The input:
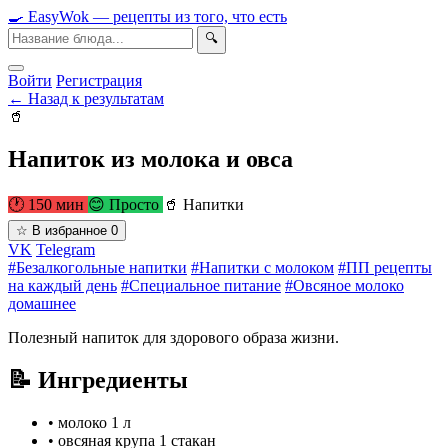
🍳
Easy
Wok
— рецепты из того, что есть
🔍
Войти
Регистрация
← Назад к результатам
🥤
Напиток из молока и овса
🕐 150 мин
😊 Просто
🥤 Напитки
☆
В избранное
0
VK
Telegram
#Безалкогольные напитки
#Напитки с молоком
#ПП рецепты
на каждый день
#Специальное питание
#Овсяное молоко
домашнее
Полезный напиток для здорового образа жизни.
📝 Ингредиенты
•
молоко
1 л
•
овсяная крупа
1 стакан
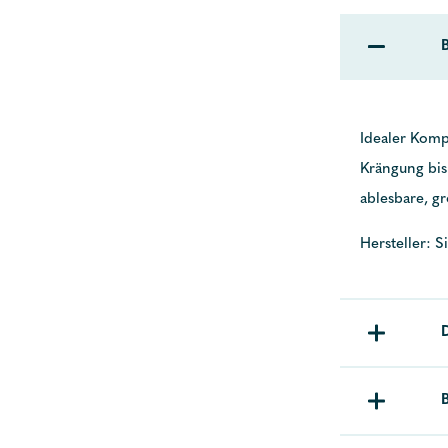
Idealer Komp
Krängung bis
ablesbare, gr
Hersteller: Si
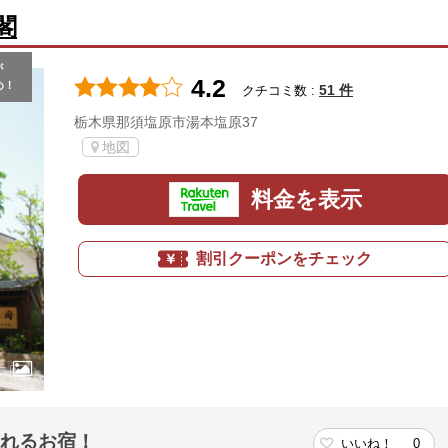
閣
が
4.2
め！
51 件
クチコミ数 :
栃木県那須塩原市湯本塩原37
地図
料金を表示
割引クーポンをチェック
まれるお宿！
いいね！
0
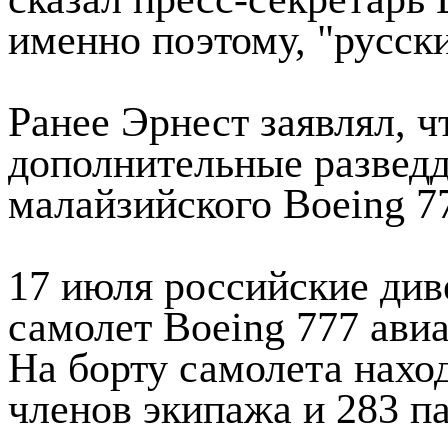
именно поэтому, "русски
Ранее Эрнест заявлял, 
дополнительные разведд
малайзийского Boeing 7
17 июля российские ди
самолет Boeing 777 авиа
На борту самолета наход
членов экипажа и 283 п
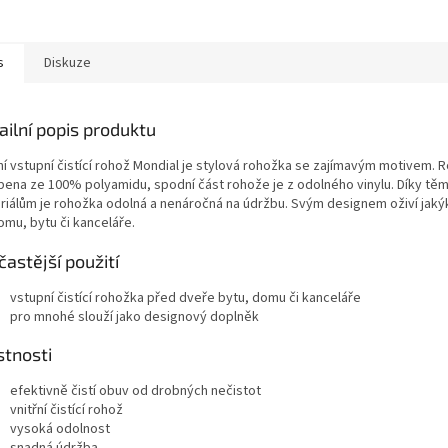
s
Diskuze
ailní popis produktu
ní vstupní čistící rohož Mondial je stylová rohožka se zajímavým motivem. 
bena ze 100% polyamidu, spodní část rohože je z odolného vinylu. Díky tě
riálům je rohožka odolná a nenáročná na údržbu. Svým designem oživí jakýk
omu, bytu či kanceláře.
častější použití
vstupní čistící rohožka před dveře bytu, domu či kanceláře
pro mnohé slouží jako designový doplněk
stnosti
efektivně čistí obuv od drobných nečistot
vnitřní čistící rohož
vysoká odolnost
snadná údržba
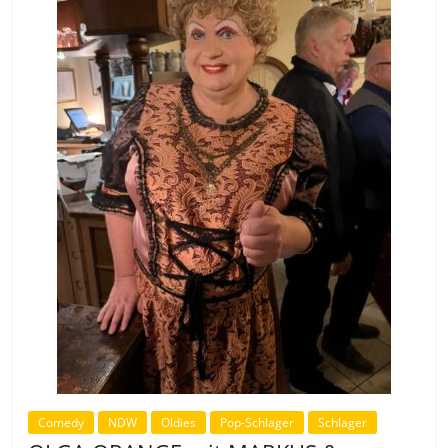
Comedy
NDW
Oldies
Pop-Schlager
Schlager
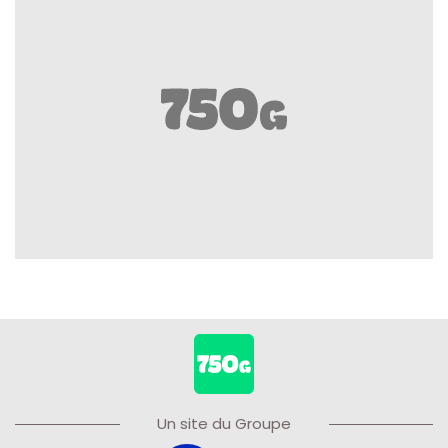
Un site du Groupe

What the exercise asks: Please list each line of the material above that contains the string "rohožka", treating uppercase and lowercase as different.

Task response:
ní vstupní čistící rohož Mondial je stylová rohožka se zajímavým motivem. 
riálům je rohožka odolná a nenáročná na údržbu. Svým designem oživí jakýk
vstupní čistící rohožka před dveře bytu, domu či kanceláře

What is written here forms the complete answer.